Cloudflare has acquired Human Native, a UK-based AI data marketplace, in a move aimed at helping AI companies access high-quality content while giving creators more control over how their work is used. The deal brings Human Native’s team and technology into Cloudflare’s broader push to build new tools and business models for content in the age of generative AI.
Human Native is described as specializing in turning multimedia content into searchable, useful data, with a focus on licensed data rather than scraped material. Cloudflare did not disclose financial terms for the acquisition.
A marketplace focused on licensed, “AI-ready” content
Cloudflare and Human Native have framed the acquisition around a growing challenge: AI systems need reliable, high-quality data, while publishers and creators want stronger control over access to their work. Cloudflare said it wants to help content owners choose between blocking access, optimizing content for AI discovery, or offering paid, licensed access that reflects the value of the content.

» **TASK INSTRUCTIONS**
1 > In the article on Cloudflare's purchase of Human Native, in which country is Human Native based?
2 > Using the article on Cloudflare's purchase of Human Native, explain the challenge the two companies cite as the basis for the acquisition.

Stored records:

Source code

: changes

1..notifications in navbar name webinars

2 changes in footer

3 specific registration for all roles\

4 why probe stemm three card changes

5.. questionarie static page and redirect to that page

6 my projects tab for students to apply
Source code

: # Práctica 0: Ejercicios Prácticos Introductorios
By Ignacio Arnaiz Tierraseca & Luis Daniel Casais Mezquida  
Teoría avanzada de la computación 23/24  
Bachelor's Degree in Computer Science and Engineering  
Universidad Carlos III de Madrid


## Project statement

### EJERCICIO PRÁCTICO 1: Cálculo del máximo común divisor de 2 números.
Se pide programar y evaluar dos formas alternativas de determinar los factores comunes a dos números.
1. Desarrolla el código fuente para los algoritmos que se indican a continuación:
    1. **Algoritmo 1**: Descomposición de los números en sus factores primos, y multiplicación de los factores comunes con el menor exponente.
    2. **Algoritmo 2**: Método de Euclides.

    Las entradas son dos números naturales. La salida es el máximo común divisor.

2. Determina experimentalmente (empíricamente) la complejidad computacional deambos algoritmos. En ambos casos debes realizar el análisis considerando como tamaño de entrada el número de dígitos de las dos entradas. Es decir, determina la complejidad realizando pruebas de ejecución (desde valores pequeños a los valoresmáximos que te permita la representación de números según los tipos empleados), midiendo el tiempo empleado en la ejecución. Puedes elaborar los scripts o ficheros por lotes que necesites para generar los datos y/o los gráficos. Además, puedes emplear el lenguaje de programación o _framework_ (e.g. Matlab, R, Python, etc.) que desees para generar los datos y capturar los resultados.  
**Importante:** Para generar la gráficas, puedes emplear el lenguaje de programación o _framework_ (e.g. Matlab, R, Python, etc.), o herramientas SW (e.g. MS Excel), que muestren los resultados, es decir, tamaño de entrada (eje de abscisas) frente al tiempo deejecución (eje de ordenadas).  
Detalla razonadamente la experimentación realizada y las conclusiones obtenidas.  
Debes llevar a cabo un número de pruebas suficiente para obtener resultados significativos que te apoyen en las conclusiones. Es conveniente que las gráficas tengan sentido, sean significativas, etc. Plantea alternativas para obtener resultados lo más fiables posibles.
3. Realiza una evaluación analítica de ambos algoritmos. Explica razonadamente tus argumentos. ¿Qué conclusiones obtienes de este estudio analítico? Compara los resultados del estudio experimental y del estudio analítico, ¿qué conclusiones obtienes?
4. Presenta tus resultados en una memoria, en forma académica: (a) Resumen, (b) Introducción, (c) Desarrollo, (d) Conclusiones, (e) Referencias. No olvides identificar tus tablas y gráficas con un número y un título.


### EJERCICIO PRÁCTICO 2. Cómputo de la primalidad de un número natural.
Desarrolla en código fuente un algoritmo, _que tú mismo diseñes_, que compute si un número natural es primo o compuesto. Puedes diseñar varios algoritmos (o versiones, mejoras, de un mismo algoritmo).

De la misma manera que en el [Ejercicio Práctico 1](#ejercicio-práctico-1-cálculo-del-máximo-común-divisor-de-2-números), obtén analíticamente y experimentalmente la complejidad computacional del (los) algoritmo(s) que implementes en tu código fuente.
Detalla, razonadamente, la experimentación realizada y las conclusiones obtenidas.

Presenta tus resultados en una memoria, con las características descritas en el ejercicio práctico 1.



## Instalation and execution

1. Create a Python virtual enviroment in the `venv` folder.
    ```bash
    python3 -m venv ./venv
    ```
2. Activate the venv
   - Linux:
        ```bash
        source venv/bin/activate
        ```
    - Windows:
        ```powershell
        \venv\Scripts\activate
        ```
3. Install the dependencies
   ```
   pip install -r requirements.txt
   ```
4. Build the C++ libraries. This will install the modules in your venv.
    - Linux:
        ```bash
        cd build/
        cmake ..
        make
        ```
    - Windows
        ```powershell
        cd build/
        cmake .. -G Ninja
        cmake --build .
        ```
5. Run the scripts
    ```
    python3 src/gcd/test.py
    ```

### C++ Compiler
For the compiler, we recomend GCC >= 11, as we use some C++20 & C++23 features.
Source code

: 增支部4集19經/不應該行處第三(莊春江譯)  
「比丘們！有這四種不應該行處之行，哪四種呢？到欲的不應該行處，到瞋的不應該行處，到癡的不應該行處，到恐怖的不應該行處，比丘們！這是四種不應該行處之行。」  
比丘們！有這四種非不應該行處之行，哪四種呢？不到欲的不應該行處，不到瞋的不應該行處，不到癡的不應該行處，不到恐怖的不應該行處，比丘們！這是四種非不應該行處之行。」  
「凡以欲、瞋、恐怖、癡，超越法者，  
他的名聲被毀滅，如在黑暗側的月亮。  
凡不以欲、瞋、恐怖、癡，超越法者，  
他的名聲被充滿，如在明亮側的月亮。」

» **ANSWERS FOR THE EXERCISE**
1 > The UK.

2 > AI systems need reliable, high-quality data, while publishers and creators want stronger control over access to their work. Cloudflare said it wants to help content owners choose between blocking access, optimizing content for AI discovery, or offering paid, licensed access that reflects the content's value.